YOUR GOAL
Only the lines below from the one containing "left knee: (57, 296)" to the one containing "right hip: (71, 86)" should be repeated, both included and unchanged.

[Structured pose outputs]
=== Begin Enclosure ===

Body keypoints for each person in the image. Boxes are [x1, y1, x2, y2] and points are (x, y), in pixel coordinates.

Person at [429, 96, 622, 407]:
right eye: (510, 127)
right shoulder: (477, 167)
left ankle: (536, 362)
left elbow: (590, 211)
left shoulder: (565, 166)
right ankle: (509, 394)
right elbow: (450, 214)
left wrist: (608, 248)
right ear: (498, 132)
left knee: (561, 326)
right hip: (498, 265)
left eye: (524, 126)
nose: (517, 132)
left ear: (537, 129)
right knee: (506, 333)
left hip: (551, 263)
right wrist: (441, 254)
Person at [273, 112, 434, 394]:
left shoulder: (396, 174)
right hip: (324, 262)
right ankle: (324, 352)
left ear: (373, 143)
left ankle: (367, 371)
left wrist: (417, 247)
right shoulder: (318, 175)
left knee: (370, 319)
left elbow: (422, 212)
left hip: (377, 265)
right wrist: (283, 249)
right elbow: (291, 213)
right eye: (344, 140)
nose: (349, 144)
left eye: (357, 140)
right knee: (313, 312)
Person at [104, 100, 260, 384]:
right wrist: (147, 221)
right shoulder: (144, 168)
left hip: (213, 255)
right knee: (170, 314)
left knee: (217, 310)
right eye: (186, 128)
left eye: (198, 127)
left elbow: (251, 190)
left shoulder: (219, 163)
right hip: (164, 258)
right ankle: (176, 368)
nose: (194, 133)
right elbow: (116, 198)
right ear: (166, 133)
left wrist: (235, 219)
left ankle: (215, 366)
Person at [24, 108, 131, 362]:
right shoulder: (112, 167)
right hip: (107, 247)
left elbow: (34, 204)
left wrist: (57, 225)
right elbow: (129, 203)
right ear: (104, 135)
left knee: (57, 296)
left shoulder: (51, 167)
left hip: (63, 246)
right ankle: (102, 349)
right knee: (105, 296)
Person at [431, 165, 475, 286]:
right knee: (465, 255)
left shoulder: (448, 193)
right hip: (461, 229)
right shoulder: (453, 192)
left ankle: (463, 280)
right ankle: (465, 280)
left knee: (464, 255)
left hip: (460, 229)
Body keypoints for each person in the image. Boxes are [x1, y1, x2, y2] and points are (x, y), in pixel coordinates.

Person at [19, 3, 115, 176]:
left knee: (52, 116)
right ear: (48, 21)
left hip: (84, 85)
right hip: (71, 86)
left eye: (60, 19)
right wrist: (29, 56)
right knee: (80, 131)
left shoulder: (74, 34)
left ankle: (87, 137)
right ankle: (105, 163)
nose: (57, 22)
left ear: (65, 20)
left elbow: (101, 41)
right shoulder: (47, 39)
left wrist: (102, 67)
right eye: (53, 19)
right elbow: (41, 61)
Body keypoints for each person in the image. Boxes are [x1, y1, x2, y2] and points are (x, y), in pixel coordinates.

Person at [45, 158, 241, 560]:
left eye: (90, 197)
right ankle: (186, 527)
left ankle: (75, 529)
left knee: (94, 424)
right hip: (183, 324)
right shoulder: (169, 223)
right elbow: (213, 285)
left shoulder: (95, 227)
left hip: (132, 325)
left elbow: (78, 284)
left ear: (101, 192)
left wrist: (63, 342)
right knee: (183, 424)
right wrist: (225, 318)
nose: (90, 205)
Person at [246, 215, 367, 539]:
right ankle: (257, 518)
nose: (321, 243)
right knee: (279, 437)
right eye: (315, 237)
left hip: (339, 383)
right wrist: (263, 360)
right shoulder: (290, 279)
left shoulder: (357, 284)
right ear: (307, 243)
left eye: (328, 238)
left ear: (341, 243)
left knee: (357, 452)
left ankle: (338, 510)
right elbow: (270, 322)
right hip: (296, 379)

=== End Enclosure ===
=== Begin Enclosure ===

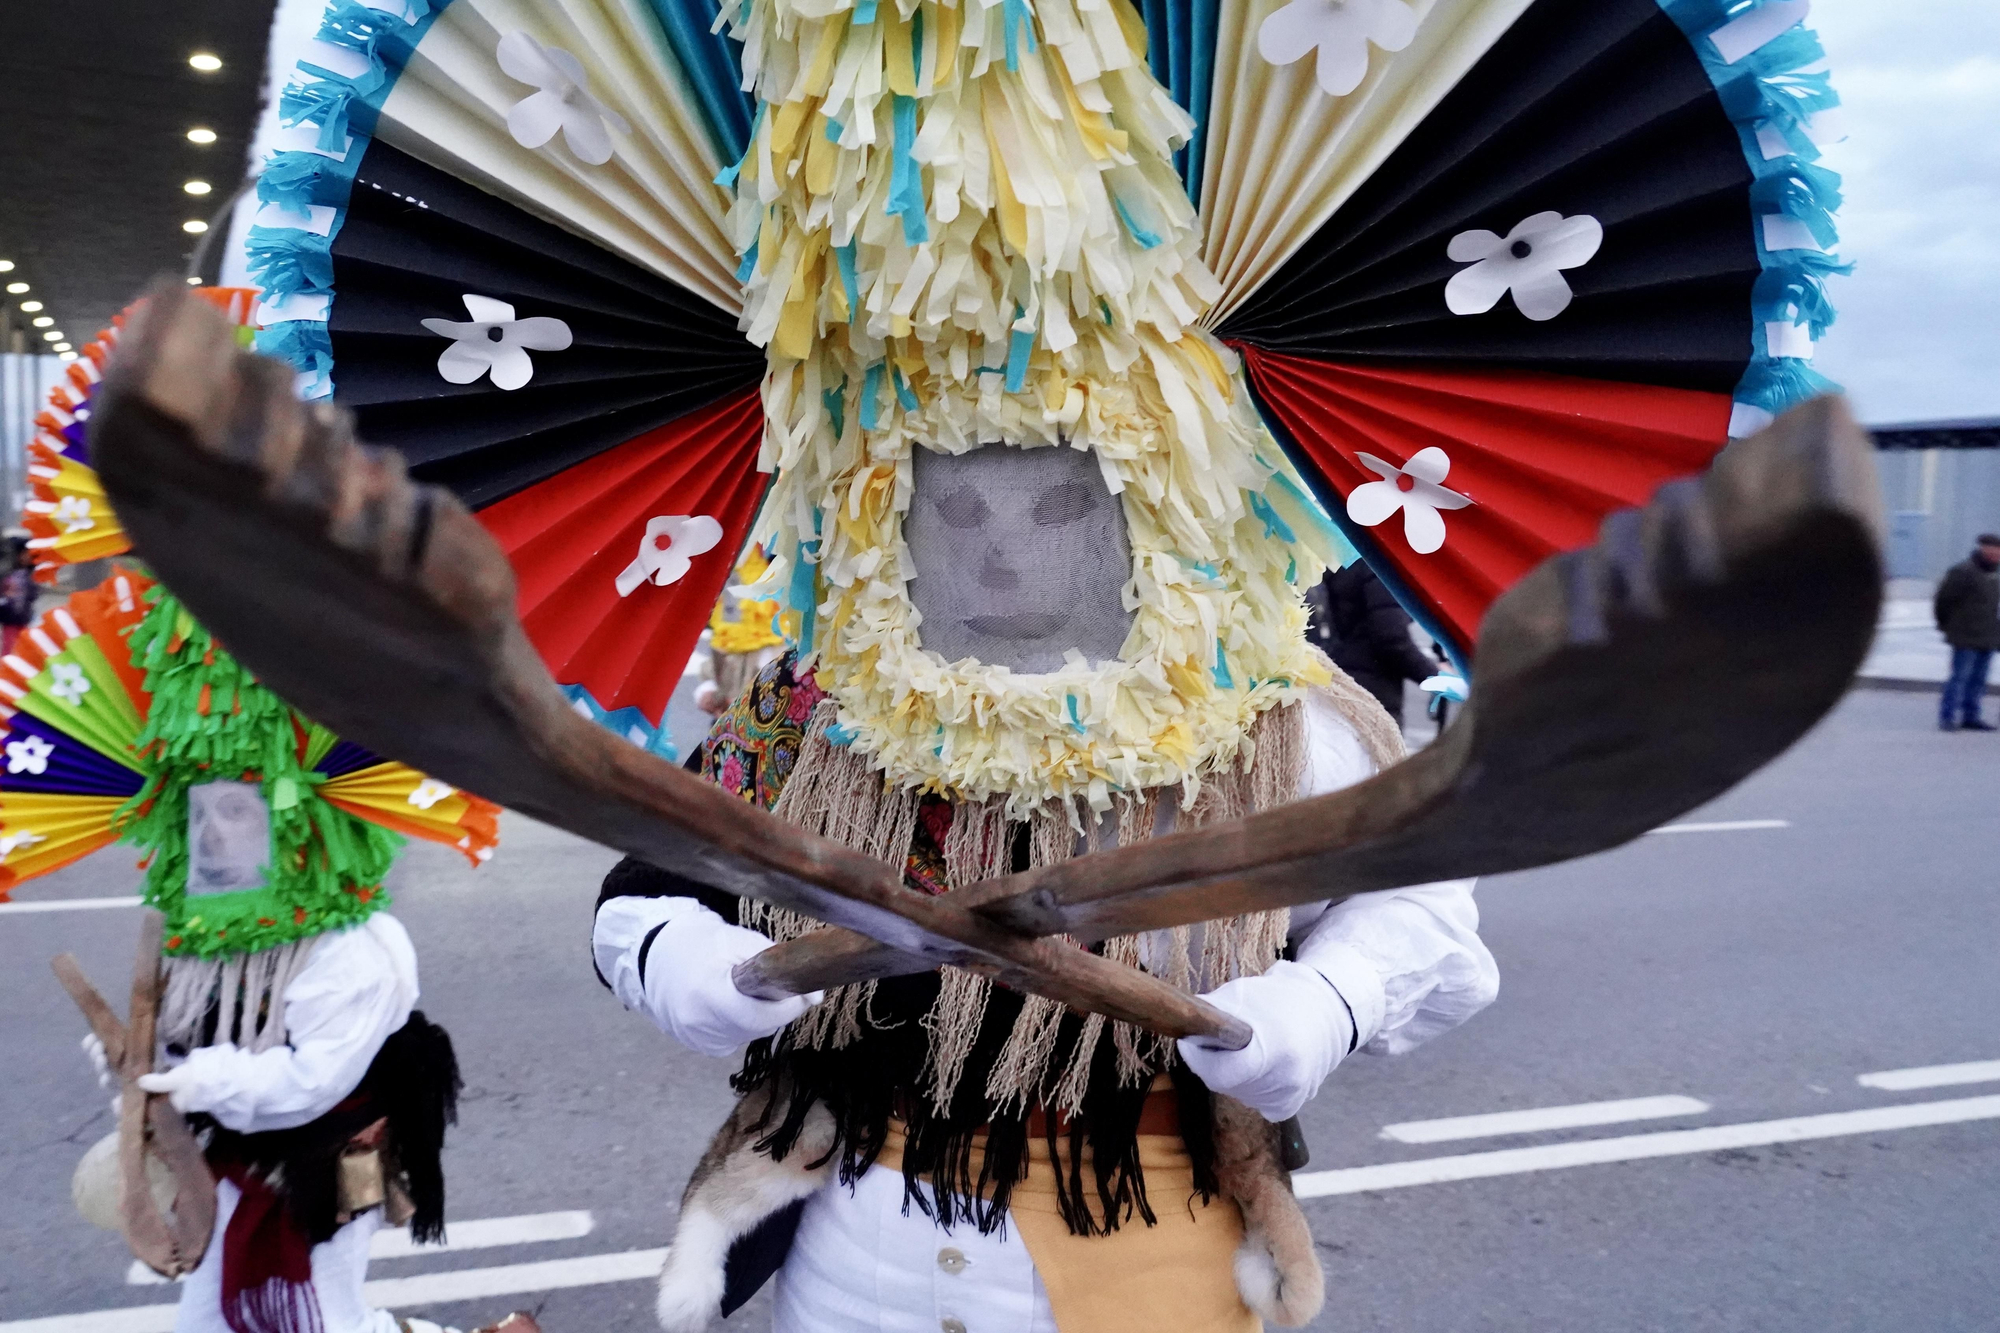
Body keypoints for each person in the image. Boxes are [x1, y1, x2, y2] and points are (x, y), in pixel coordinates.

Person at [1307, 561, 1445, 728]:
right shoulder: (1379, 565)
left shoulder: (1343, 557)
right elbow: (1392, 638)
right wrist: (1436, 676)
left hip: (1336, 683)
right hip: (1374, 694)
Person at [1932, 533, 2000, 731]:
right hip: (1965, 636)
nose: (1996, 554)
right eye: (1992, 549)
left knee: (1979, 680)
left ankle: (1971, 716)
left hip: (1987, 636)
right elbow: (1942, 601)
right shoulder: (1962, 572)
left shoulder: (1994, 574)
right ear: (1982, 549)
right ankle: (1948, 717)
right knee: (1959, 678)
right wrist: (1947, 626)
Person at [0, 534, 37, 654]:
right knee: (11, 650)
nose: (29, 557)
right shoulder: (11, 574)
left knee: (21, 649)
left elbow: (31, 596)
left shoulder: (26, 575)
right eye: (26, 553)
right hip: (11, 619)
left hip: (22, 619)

=== End Enclosure ===

SOLUTION TO THIS TASK
left knee: (57, 296)
left shoulder: (51, 167)
left hip: (63, 246)
right ankle: (102, 349)
right knee: (105, 296)
Person at [431, 165, 475, 286]:
right knee: (465, 255)
left shoulder: (448, 193)
right hip: (461, 229)
right shoulder: (453, 192)
left ankle: (463, 280)
right ankle: (465, 280)
left knee: (464, 255)
left hip: (460, 229)
Body keypoints for each person in the image. Boxes are [x1, y1, x2, y2] and points are (x, y), in pixel coordinates.

Person at [19, 3, 115, 176]:
left knee: (52, 116)
right ear: (48, 21)
left hip: (84, 85)
right hip: (71, 86)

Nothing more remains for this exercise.